We lost our ethical compass
By Steve | March 10, 2009
by Steve Priest, President of Ethical Leadership Group, a Global Compliance Company
I have been trying to make sense of the financial meltdown for the past six months.
Last week the long time head of audit for a TARP receiving bank crystallized my thoughts. “We lost our ethical compass” he moaned, trying to make sense of the chaos he faces.
Unfortunately, this auditor’s perspective is not yet widely shared by bank executives, by Wall Street, or by Washington DC. He described a recent risk management meeting in which executives discussed what they perceived to be the bank’s major risks. When his turn came, he told his colleagues “Our culture is our greatest risk.” They looked at him as if he were a bearded sociology professor rather than a hard nosed auditor. “We are not the bank we used to be. We care less about the institution and more about ourselves. And we are all about the short term.”
Just about every government with a major economy is about to implement a tsunami of new regulations intended to wipe out any chance of an economic crisis like we are now in from reoccurring. The problem is that these regulations will be designed by lawyers and policy makers who believe that laws and policies will fix what ails us. They won’t.
Our audit leader is right. We didn’t lose our compliance compass. (Well, ok, Bernie Madoff and Allen Stanford did.) But the mortgage brokers, bankers, credit analysts, derivatives merchants, home buyers, etc., etc., did not, for the most part, violate laws or regulations.
They lost their ethical compass. And until all of us—corporations, government officials, citizens—recognize this, the regulatory medicine we are about to receive will not cure the disease, and may make it worse.

**WHAT YOU SHOULD DO**
In the post about lost ethics, what did the head of audit tell his colleagues was the bank's greatest risk? The listing has no connection to the post about lost ethics.

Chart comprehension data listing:

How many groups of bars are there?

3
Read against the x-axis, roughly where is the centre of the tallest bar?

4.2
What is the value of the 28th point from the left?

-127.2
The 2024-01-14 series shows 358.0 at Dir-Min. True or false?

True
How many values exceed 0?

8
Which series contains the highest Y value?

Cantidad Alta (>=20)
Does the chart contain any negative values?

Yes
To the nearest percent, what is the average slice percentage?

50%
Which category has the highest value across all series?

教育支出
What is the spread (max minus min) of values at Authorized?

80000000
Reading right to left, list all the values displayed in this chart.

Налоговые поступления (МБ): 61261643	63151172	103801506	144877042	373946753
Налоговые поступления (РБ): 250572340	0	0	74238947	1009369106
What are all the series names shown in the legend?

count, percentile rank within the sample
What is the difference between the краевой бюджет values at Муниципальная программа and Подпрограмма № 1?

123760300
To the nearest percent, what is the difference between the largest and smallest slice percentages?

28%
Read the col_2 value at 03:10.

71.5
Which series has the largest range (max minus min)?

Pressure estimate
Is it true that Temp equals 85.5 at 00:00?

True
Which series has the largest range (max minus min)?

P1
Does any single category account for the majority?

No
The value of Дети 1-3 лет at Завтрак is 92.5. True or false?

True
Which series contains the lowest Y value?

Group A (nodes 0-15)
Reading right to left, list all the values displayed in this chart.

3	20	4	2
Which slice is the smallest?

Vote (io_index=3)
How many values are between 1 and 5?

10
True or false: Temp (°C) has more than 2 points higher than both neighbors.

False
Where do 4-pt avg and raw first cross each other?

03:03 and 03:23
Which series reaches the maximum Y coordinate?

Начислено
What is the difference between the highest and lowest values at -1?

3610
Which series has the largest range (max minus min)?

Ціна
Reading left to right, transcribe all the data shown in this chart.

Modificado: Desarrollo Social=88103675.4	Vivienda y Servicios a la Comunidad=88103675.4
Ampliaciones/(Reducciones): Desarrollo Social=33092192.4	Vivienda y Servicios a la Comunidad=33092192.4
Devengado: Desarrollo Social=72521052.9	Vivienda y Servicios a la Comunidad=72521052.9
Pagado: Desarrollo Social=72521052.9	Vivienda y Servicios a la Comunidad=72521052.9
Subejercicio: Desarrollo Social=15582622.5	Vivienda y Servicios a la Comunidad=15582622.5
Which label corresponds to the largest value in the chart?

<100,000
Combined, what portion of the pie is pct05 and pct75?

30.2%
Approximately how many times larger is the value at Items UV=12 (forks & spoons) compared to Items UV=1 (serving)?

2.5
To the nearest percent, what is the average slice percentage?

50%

**TASK RESULT**
The bank's culture.